El muchacho la cogió con timidez mientras cruzaban una intersección con otra callejuela. Empuñó la espada como si estuviera siguiéndola hasta su destino.
—Ah —dijo, pero entonces sintió que la empuñadura se tornaba resbaladiza. Instantes después, la hoja se dobló, se separó de la empuñadura empujada por su propio peso y se despachurró contra los mugrientos adoquines del callejón. Se produjo un destello tremolante de azul, y a continuación no quedó nada salvo un montoncito de polvo del mismo color. La empuñadura que Kip sostenía aún en la mano corrió la misma suerte poco después, reduciéndose a una mancha de arenilla azul en el suelo.
—¿Qué es ese polvo? —preguntó Kip.
—Una lección para más adelante —dijo Gavin—. Bastante me está costando enseñarte los rudimentos más básicos. Lo que tienes que imaginarte es que te hubiera trazado un arado en vez de una espada. Estupendo, funcionará mientras el trazador esté en tu granja, pero a los diez minutos de su partida lo único que te quedará es polvo, literalmente. Poco práctico. Por eso todas las satrapías reclutan supercromados como posesas.
—¿Para que les hagan arados?
—No toda la magia es diversión y desmembramiento, Kip. De hecho, la mayoría de los trazadores pasan toda su vida creando objetos prácticos, como arados. Por cada artista hay diez hombres encargados de reparar tejados con luxina verde. En cualquier caso, los hombres… y las mujeres que no tengan la suerte de ser supercromadas… pueden suplir sus carencias con voluntad.
—Esforzándose más, quieres decir.
—Básicamente.
—Eso tampoco suena tan mal. Esforzarse, vaya cosa. Por el modo en que lo explicó Liv, era como si los trazadores varones fuesen esclavos comparados con las mujeres.
—Más bien perros, diría yo —repuso Gavin.
—¿Eh?
—Bueno, son personas de segunda categoría porque recurrir constantemente a la voluntad te consume. Es agotador. Y la voluntad no es solo esfuerzo, sino fe y esfuerzo unidos. Entonces, si necesitas fe para hacer magia, ¿qué ocurre con aquel que pierde la fe en sí mismo?
—¿Que no puede hacer magia? —sugirió Kip.
—Exacto. Eso explica la mitad de lo que representa la jerarquía para los trazadores. Los sátrapas y las satrapesas tratan a los trazadores como si fueran un regalo de Orholam para el mundo, no solo porque lo sean, sino porque a menos que el trazador crea que es especial y puede recurrir a Orholam para hacer magia, será incapaz de hacerla. ¿Un trazador incapaz de trazar? Inservible.
—Nunca lo había visto de ese modo. —Entonces, ¿la jerarquía no era tan rígida por capricho? Kip dedujo que los tutores de Liv le habrían explicado las cosas de forma ligeramente distinta.
—Por supuesto, se trata de un círculo que gira sobre sí mismo. Eres sátrapa, has pagado una fortuna por un trazador bicromo, en fin, has invertido tanto en él que no puedes permitir que te falle, así que debes reforzar sus aires de superioridad y mimarlo, darle esclavos, etcétera. Eso hace que los trazadores más poderosos sean intratables.
Alguien carraspeó detrás de ellos. Puño de Hierro.
—Comandante —dijo Gavin—, ¿tiene algo que añadir a la conversación?
—Se me había metido una mota de polvo en la garganta. Lo siento —dijo Puño de Hierro, que no parecía sentirlo en absoluto.

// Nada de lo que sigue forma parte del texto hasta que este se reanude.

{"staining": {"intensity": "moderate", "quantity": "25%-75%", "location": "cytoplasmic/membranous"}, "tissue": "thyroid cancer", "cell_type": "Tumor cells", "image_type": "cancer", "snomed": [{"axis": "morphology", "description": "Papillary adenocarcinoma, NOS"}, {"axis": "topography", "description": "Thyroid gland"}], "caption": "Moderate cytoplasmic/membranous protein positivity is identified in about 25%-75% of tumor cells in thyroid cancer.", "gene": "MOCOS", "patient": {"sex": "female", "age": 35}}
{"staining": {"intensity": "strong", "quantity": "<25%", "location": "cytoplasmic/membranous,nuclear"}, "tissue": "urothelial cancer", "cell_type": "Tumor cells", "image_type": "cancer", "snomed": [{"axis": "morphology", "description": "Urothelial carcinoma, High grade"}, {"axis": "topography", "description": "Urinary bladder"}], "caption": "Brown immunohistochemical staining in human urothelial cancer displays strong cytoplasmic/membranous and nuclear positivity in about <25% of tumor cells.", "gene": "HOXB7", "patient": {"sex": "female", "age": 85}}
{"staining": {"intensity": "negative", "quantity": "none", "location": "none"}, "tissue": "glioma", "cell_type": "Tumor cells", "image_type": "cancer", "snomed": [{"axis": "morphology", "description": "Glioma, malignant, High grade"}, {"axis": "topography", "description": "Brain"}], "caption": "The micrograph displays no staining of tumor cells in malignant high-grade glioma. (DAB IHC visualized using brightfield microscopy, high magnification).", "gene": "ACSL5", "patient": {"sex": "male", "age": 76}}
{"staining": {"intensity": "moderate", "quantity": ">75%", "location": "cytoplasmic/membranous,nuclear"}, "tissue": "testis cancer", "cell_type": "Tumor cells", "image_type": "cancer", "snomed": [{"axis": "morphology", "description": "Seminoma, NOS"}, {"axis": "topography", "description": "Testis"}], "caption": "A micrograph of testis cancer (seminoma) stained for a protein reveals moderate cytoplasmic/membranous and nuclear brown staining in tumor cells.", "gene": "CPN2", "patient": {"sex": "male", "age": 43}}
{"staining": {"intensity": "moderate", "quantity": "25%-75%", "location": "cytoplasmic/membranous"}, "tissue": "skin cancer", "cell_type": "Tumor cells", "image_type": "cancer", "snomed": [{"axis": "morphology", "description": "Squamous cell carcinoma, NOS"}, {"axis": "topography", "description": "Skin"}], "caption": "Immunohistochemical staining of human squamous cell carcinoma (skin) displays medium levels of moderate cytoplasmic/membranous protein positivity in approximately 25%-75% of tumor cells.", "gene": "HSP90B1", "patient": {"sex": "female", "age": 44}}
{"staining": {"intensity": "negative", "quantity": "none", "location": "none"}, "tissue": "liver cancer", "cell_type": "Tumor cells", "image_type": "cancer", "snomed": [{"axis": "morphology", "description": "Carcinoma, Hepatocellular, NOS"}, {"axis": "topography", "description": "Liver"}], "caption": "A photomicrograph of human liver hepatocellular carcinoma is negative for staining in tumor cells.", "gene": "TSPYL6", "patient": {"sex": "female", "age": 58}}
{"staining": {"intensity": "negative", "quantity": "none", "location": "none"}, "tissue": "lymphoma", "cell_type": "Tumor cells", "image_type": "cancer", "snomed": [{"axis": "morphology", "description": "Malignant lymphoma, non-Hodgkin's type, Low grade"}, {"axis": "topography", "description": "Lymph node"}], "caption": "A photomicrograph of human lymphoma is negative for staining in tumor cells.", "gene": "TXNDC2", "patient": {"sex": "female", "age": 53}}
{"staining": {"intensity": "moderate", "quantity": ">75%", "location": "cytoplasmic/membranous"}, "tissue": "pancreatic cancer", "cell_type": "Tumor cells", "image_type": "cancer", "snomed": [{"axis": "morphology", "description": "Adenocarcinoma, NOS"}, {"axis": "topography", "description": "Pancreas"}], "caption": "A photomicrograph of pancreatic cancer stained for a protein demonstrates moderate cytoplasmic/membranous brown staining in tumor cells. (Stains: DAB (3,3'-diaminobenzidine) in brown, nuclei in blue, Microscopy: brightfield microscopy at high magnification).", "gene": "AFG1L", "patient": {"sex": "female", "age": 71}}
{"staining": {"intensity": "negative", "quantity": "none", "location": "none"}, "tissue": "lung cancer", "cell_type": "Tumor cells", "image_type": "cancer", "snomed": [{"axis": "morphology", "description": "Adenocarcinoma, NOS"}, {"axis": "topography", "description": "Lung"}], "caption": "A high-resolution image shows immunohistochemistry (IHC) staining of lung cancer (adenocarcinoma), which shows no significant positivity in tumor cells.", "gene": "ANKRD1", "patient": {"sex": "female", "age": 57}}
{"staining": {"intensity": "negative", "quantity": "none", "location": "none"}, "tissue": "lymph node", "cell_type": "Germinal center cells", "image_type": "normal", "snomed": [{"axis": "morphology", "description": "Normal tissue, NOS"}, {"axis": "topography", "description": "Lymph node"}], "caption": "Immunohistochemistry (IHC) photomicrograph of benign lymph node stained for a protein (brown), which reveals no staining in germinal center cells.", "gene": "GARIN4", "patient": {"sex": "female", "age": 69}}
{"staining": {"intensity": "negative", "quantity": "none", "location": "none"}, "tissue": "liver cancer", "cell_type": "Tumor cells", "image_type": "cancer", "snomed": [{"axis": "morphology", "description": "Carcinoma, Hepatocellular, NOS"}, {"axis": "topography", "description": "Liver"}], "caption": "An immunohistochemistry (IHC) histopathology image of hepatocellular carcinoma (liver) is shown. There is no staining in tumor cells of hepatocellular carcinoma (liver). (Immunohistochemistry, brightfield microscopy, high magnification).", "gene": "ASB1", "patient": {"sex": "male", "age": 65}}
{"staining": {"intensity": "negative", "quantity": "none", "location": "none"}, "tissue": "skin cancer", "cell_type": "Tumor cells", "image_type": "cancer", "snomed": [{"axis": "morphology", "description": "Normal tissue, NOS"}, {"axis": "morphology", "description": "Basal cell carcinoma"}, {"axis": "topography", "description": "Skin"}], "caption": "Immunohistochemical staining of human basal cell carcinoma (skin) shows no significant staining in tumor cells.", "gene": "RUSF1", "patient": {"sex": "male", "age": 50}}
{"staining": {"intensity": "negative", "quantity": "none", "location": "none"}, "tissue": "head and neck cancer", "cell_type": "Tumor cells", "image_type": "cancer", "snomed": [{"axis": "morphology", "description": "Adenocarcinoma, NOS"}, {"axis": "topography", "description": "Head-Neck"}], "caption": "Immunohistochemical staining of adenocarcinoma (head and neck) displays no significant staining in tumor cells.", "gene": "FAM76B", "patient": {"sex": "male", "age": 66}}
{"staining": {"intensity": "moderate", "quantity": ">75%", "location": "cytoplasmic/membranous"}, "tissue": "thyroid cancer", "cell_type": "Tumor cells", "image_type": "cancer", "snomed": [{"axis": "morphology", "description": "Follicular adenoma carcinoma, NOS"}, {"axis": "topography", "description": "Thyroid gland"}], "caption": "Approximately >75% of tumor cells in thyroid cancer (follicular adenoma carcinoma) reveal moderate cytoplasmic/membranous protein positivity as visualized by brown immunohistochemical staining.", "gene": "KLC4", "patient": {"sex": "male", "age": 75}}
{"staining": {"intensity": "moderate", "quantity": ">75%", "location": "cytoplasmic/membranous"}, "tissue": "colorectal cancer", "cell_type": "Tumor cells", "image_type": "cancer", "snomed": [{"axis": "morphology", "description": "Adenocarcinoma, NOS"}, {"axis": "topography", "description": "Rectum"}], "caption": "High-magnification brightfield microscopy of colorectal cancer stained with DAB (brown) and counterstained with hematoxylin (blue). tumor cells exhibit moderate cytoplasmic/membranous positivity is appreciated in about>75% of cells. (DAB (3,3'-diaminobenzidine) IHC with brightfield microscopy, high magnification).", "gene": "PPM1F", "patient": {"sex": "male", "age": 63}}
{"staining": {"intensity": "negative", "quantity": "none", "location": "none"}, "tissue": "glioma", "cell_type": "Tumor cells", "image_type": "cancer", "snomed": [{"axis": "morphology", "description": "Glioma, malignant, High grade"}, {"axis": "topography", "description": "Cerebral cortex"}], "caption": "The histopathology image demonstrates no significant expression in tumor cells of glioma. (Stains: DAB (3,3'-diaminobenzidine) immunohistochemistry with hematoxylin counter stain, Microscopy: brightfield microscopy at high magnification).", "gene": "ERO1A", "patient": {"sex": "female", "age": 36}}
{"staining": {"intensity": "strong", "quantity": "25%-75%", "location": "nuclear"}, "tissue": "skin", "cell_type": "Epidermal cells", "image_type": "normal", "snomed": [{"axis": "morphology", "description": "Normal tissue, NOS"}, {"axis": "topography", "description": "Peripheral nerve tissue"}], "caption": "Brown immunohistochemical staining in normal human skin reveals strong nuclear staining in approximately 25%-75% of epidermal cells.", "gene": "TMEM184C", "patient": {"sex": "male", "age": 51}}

—Lo malo de la voluntad es que creemos que cuanta más gaste una persona a lo largo de su vida, antes morirá. O quizá se trate tan solo de que las personas poseedoras de una gran fuerza de voluntad tienden a trazar mucho más. En cualquier caso, sus carreras son espectaculares. Y breves. Tal vez ese sea el motivo de que los trazadores varones suelan vivir menos que sus contrapartidas femeninas, al consumir voluntad constantemente a fin de imprimir una mayor utilidad a su trazo. El efecto secundario es que, entre los trazadores más poderosos, se cuentan muchas personas con una fuerza de voluntad titánica. O, por decirlo mal y pronto, un montón de gilipollas arrogantes. Sobre todo varones. Y chiflados. Los dementes suelen creer en lo que hacen. Eso los vuelve poderosos.